Work item
Beginning at the line that contains "When the size" and continuing to the end of the listing, reproduce only those lines with "handle" replaced by "grip" and nothing else altered.
══ Data extracts
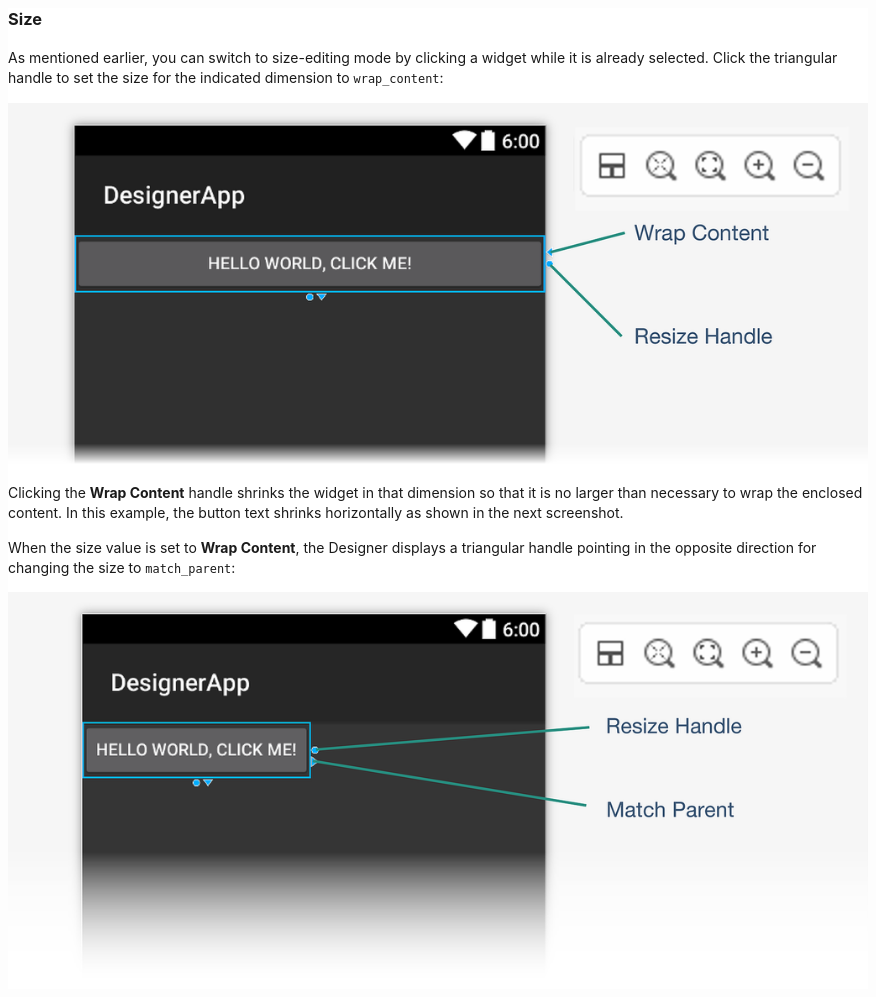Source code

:### Size

As mentioned earlier, you can switch to size-editing mode by clicking a
widget while it is already selected. Click the triangular handle to
set the size for the indicated dimension to `wrap_content`:

![Wrap Content and Resize handles](designer-basics-images/vs/17-wrap-content.png)

Clicking the **Wrap Content** handle shrinks the widget in that dimension
so that it is no larger than necessary to wrap the enclosed content. In
this example, the button text shrinks horizontally as shown in the next
screenshot.

When the size value is set to **Wrap Content**, the Designer displays a
triangular handle pointing in the opposite direction for changing the
size to `match_parent`:

![Match parent handle](designer-basics-images/vs/18-match-parent.png)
════
The answer
When the size value is set to **Wrap Content**, the Designer displays a
triangular grip pointing in the opposite direction for changing the
size to `match_parent`:

![Match parent grip](designer-basics-images/vs/18-match-parent.png)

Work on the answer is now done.